START Provided text

Re:NEW opensource project (4)

uh1763 (138735) | more than 14 years ago | (#990497)

Try this: http://whatweneed.de/ [whatweneed.de] .

Unmaintained code in the Linux kernel as well. (4)

shippo (166521) | more than 14 years ago | (#990498)

There is a lot of unmaintained code in the Linux kernel as well. Device drivers for obsolete hardware, seldom used filesystems, that kind of thing.

Usually this is due to the original author no longer having access to working hardware, or a platform that the hardware will work in.

Last year I tried to investigate why my sound card's Midi port wouldn't work with the drivers in the kernel. My sound card was on a weird daughterboard and not easy to remove without a hacksaw. Once I finally pulled the thing out, I dicovered that the main chips model number was later than any of those listed in the driver.

An email to the Linux Kernel mailing list received one reply, from Alan Cox, stating that no-one was now maintaining that code. In the end I amended the code myself after reverse engineering a DOS device driver. It didn't help that no specs for this particular chip were available.

Simillary the UMSDOS filesystem was broken in the 2.1.x kernel code for over 50 revisions, as the addition of dentries broke it big style. Once someone else took over the code things started to work, but it wasn't really reliable until very recently.

DeadMeat (5)

smartin (942) | more than 14 years ago | (#990499)

They should have called the site DeadMeat!
Does anyone know what happend to crackdot's game Golgatha (sp?)

Wrong (5)

END Provided text
START Extracted entries

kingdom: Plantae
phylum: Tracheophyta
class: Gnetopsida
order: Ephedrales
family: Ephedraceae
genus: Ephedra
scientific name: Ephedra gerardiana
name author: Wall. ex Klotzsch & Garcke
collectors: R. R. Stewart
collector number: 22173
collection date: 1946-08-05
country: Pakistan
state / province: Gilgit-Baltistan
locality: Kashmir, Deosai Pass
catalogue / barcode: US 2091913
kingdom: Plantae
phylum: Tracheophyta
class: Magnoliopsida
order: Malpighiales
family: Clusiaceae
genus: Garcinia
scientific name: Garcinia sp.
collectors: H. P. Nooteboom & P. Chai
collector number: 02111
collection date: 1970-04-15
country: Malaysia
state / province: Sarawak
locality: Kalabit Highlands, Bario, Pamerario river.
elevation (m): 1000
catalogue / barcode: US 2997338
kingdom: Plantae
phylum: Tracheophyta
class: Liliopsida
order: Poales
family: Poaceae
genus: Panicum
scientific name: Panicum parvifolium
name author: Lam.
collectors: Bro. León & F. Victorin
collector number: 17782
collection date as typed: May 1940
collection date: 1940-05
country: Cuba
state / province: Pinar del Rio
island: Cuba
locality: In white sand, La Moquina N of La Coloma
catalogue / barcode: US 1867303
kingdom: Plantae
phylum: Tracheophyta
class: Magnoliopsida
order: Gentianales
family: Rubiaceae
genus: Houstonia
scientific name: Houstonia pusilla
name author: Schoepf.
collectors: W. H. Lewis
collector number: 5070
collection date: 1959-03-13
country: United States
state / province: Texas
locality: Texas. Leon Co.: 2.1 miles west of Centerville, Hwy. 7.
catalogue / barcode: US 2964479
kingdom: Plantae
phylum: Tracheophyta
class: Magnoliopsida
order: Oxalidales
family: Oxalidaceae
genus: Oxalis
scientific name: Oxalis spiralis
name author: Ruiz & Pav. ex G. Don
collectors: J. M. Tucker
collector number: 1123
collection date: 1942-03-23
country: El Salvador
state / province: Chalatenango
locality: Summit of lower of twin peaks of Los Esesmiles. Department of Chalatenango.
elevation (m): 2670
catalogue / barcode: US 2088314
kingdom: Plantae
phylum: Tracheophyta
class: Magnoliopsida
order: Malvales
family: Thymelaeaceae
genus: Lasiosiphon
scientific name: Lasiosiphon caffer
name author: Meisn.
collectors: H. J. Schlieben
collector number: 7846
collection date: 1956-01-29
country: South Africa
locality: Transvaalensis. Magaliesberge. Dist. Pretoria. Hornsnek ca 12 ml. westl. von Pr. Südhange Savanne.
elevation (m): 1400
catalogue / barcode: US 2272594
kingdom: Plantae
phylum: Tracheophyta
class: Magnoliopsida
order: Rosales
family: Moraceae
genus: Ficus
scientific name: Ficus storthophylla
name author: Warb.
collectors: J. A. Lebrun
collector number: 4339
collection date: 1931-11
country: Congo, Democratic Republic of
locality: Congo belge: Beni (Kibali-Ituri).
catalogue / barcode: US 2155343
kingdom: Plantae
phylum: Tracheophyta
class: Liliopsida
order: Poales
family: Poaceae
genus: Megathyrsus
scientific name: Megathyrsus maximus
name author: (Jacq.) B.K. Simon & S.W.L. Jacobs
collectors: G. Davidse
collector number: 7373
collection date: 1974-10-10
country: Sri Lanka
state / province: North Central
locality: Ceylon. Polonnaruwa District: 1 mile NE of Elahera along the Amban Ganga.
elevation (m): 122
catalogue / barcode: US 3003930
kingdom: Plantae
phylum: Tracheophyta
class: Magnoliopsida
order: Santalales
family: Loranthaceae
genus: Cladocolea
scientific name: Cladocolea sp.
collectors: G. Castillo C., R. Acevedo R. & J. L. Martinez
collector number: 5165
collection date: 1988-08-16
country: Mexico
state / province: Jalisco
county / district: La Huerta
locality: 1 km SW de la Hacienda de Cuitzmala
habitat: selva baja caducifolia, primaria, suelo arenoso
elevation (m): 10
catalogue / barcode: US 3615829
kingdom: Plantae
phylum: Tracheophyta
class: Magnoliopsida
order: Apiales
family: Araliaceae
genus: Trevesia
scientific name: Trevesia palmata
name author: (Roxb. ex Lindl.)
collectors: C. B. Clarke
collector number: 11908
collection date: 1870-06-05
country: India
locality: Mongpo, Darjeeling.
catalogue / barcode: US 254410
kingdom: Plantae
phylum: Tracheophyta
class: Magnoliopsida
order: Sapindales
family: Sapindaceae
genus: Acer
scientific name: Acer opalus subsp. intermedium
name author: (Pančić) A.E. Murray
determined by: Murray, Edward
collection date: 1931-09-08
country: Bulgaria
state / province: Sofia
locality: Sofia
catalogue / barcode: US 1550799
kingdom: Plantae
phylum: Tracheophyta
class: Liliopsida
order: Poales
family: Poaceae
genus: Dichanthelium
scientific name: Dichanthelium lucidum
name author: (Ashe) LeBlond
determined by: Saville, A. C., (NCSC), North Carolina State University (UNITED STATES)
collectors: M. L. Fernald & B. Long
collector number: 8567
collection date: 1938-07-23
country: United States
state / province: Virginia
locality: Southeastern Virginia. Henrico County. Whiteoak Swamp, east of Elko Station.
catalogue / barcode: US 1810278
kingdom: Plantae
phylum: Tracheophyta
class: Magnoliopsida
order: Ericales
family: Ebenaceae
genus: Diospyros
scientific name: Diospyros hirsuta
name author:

END Extracted entries

Exercise details
Please write out the comment thread word for word, from "Last year I" up to and including "chip were available.".

Answer space
Last year I tried to investigate why my sound card's Midi port wouldn't work with the drivers in the kernel. My sound card was on a weird daughterboard and not easy to remove without a hacksaw. Once I finally pulled the thing out, I dicovered that the main chips model number was later than any of those listed in the driver.

An email to the Linux Kernel mailing list received one reply, from Alan Cox, stating that no-one was now maintaining that code. In the end I amended the code myself after reverse engineering a DOS device driver. It didn't help that no specs for this particular chip were available.